Organist Marvin Mills eagerly champions music by black composers. But in this era of multicultural awareness, the African-American performer from the District of Columbia does not use this specialty as a trendy calling card. His repertory encompasses both the traditional and the offbeat.
This spring, for example, he played the complete organ works of J. S. Bach--some 275 compositions--in a 14-week recital series at All Souls Unitarian Church, Washington, where he is music director. At the Spreckels Organ Society’s summer festival tonight , he will play a transcription of Mussorgsky’s landmark “Pictures at an Exhibition.”
“These days, people frequently ask me to play music of black composers, which I am happy to do, but not because it’s the music of black composers,” Mills said. “Only because the music itself is good and happens to be written by black composers.”
A musician who chooses his words as carefully as Kathleen Battle ornaments a Mozart aria, Mills couched his strongly held opinions in calm, judiciously phrased sentences. In an interview over breakfast in the Gaslamp Quarter, he managed to be friendly and reserved at the same time, although his slightly mischievous smile proved his trademark.
He arrived in San Diego last week to spend a few days getting accustomed to San Diego’s unique outdoor Spreckels organ. Acknowledging that he had never played an outdoor pipe organ, Mills described the main challenge of playing outside:
“You have to approach coloring the music in a different way, because you’re not in an enclosed space where you can control the sound. So you have to overcompensate in terms of volume. Otherwise, it’s not that different, really.”
Mills admitted that, despite the high profile enjoyed by some mainstream black composers--Joplin, Still, Ellington--black composers for the organ are hardly household names. They tended to work in obscurity, and many of their compositions were never published.
“Thomas Kerr’s Arietta, which I’m playing on the Spreckels program, was published in the late 1950s and then went out of print,” Mills said. “I don’t know how much air time the music of any of these black composers got when it was written, because it was often written for a specific occasion. When I got to All Souls Church, I discovered a number of Kerr’s organ works in manuscript in the music library. Kerr was a Baltimore native who lived in Washington, and he often sent his compositions to area organists, hoping they might be played.”
In addition to Kerr, Mills listed Noel DaCosta, George William Walker and Florence Price as black composers who contributed to organ repertory.
“Price, who died in 1953, wrote orchestral music and was frequently performed in the 1930s, although she is now better known for her arrangements of spirituals and for her art songs,” Mills said.
Mills noted with satisfaction that, at last month’s national convention of the American Guild of Organists, an event that drew about 2,000 organists to Atlanta, compositions by black composers were featured in unprecedented abundance.

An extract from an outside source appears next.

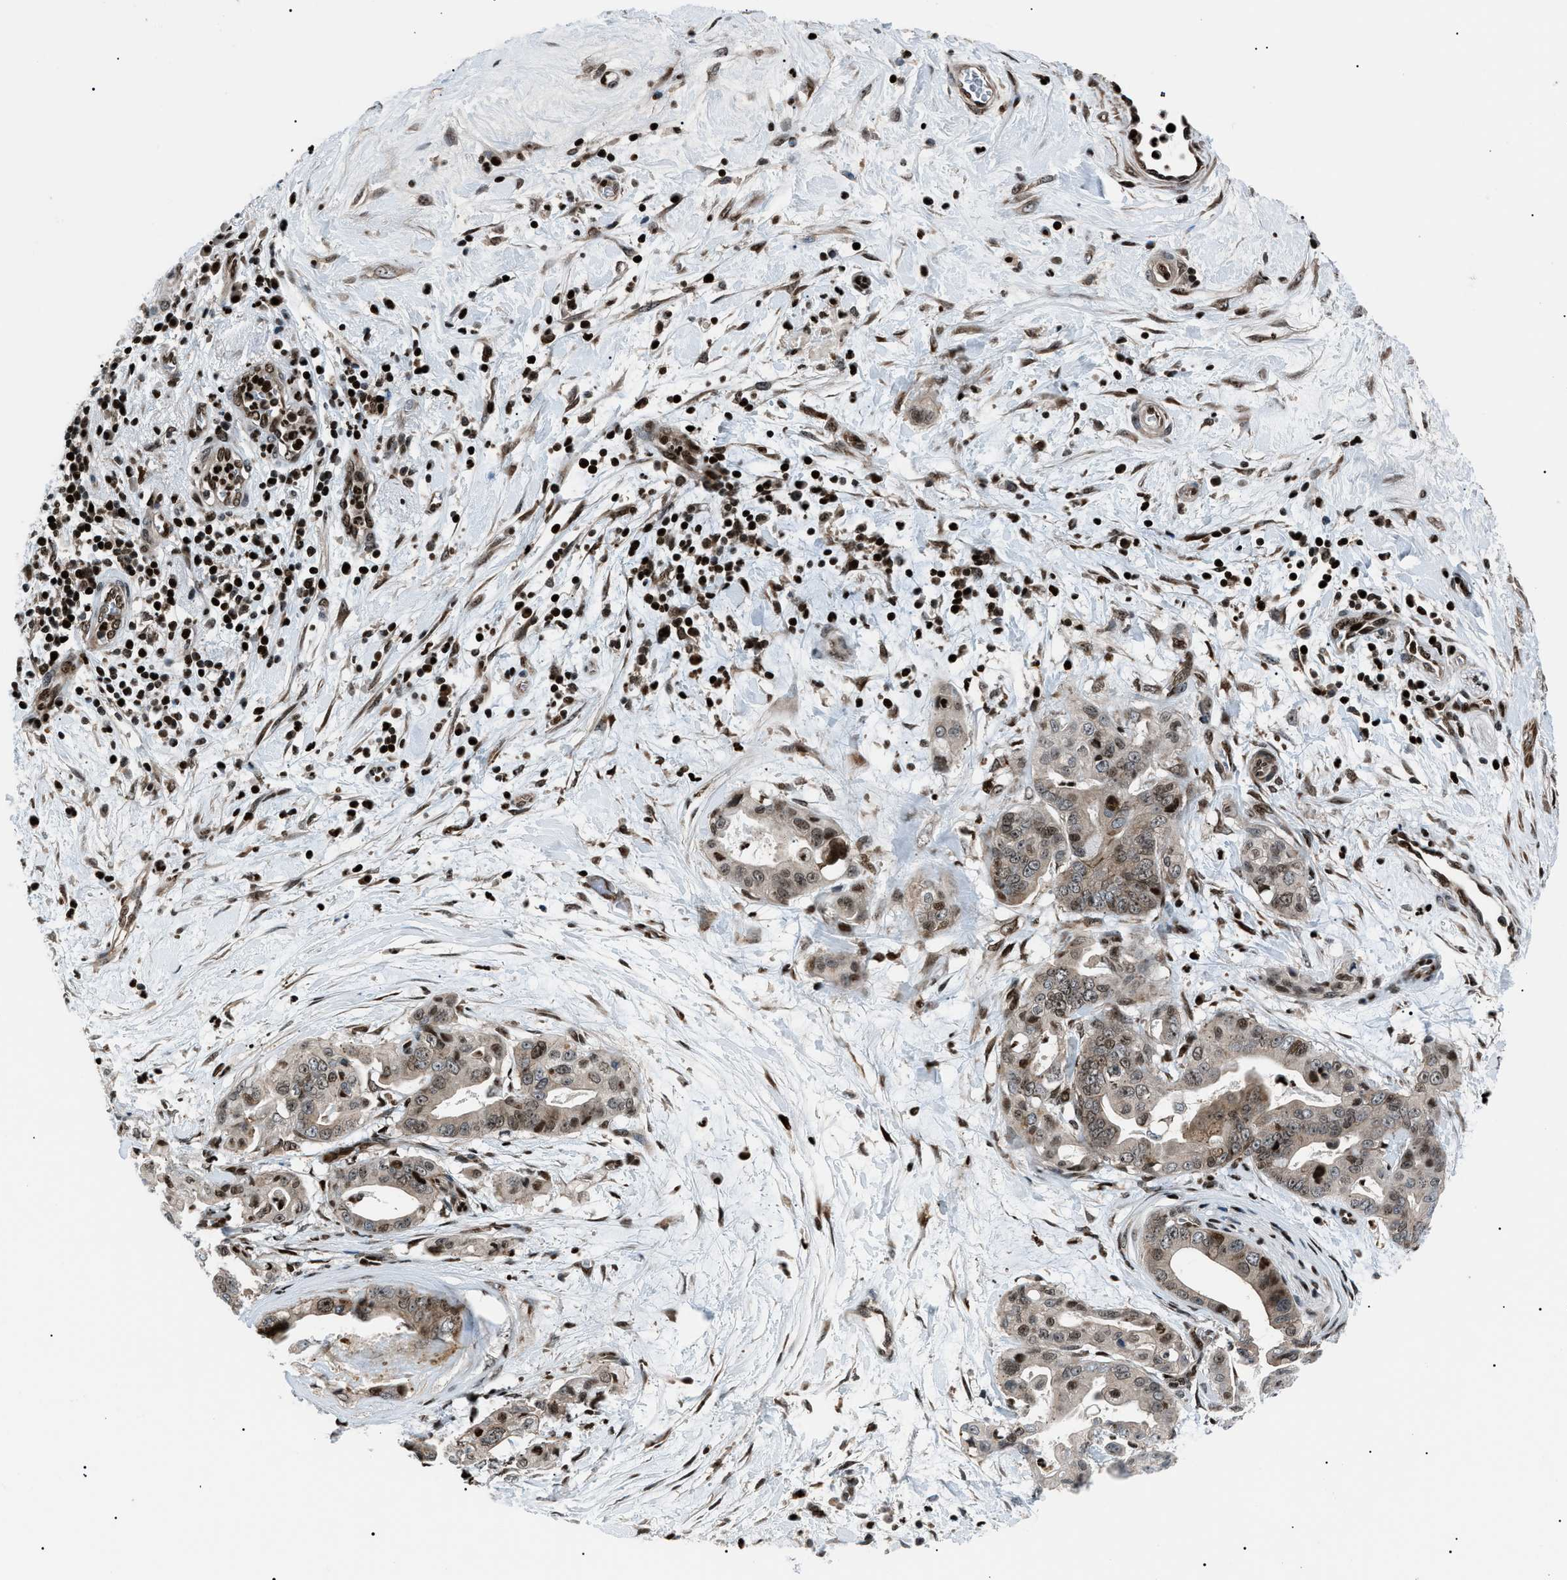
{"staining": {"intensity": "moderate", "quantity": "25%-75%", "location": "nuclear"}, "tissue": "pancreatic cancer", "cell_type": "Tumor cells", "image_type": "cancer", "snomed": [{"axis": "morphology", "description": "Adenocarcinoma, NOS"}, {"axis": "topography", "description": "Pancreas"}], "caption": "DAB immunohistochemical staining of human pancreatic adenocarcinoma shows moderate nuclear protein expression in approximately 25%-75% of tumor cells. (DAB IHC, brown staining for protein, blue staining for nuclei).", "gene": "PRKX", "patient": {"sex": "female", "age": 75}}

Before he discovered black organ composers, Mills’ first love was the music oS. Bach.
“In high school, I used to save my lunch money and go down to the Wanamaker store in Philadelphia and buy the Bach organ works a volume at a time,” he said. “Somewhere in the back of my mind, I’ve always wanted to play all of Bach’s organ works.”
He finally had his chance to play the entire Bach organ canon on 14 consecutive Saturday afternoons, March 21-June 20, at All Souls Church as a benefit for the church’s organ endowment fund. Although Mills is accustomed to playing as many as 50 concerts a year, he was unprepared for the rigors of the all-Bach series.
“I was looking to do something a little crazy, just off-the-wall enough to attract attention,” he said. “It turned out to be unlike anything else I’ve ever done. Even one program of Bach requires much concentration, and I was quite exhausted long before the 14-week series was over.”
In addition to raising about $10,000 for the organ fund, the Bach concerts attracted a new audience, including city-shy suburbanites, to the church, which is in Washington’s culturally diverse Adams-Morgan neighborhood. (According to Mills, it contains a large Hispanic and substantial black population, as well as European-Americans and first-generation Africans.) For some whites, attending the recitals brought sociological insight as well as musical satisfaction.
“A friend of mine recounted a post-concert incident she had read (about) in the Washington Post about a senator who had come to some of the Bach recitals,” Mills said. “On his way to his car after leaving the church, he became aware of four African-American young men walking in his direction.
“He became nervous and concerned when they approached him, only to ask him, ‘Did you enjoy the recital?’ And of course there was instantaneous relief on his part, but he immediately felt the shame for his initial reaction.”
Although Mills was not ready to prescribe music as a panacea for the chronic problem of racial tensions, he saw his Bach recitals as an opportunity to bring people together and change stereotypical perceptions about other races.
“It’s personal contact that dispels that ignorance and the fear.”